━━ Records for this task ━━
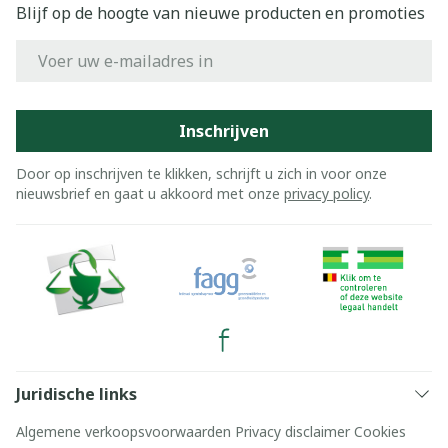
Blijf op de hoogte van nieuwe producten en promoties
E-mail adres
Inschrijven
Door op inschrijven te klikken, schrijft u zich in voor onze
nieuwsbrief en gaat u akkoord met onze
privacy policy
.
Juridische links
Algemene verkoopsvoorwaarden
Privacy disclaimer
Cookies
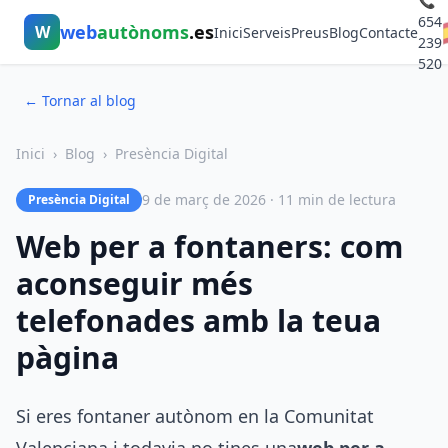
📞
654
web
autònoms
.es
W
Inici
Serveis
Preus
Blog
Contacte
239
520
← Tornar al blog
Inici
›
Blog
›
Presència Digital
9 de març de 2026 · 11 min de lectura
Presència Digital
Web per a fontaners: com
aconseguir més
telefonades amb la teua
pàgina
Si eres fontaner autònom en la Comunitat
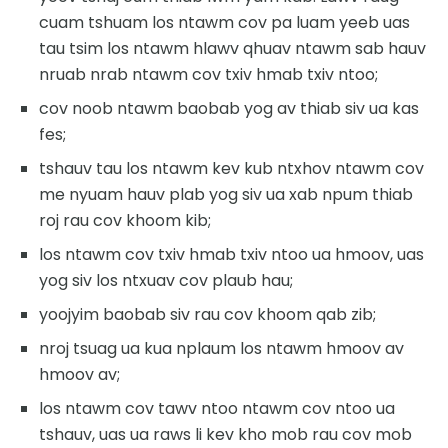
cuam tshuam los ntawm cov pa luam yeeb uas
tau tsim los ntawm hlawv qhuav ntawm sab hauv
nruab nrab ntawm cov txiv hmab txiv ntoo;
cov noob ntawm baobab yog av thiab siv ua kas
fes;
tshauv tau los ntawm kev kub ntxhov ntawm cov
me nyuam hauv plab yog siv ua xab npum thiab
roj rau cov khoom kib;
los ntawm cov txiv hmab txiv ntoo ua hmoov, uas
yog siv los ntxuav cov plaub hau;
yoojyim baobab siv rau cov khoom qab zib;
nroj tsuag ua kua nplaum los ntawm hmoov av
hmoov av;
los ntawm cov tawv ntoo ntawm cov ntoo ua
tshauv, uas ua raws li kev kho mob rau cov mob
━━━
━━ Records for this task ━━
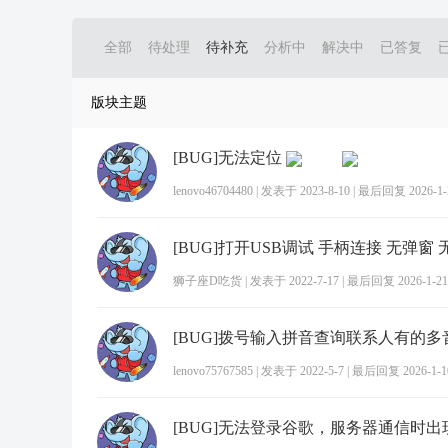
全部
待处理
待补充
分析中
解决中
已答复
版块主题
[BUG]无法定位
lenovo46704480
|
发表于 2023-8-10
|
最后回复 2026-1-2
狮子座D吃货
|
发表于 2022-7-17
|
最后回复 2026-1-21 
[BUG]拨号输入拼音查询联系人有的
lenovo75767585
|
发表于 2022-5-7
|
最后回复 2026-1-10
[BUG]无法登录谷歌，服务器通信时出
━━━
- _What the exercise asks_:
Starting at the line above that contains "发表于 2022-7-17", repeat each line exactly up to and including the line that contains "[BUG]无法登录谷歌，服务器通信时出", and stop there.

- _Your solution_:
发表于 2022-7-17
|
最后回复 2026-1-21 
[BUG]拨号输入拼音查询联系人有的
lenovo75767585
|
发表于 2022-5-7
|
最后回复 2026-1-10
[BUG]无法登录谷歌，服务器通信时出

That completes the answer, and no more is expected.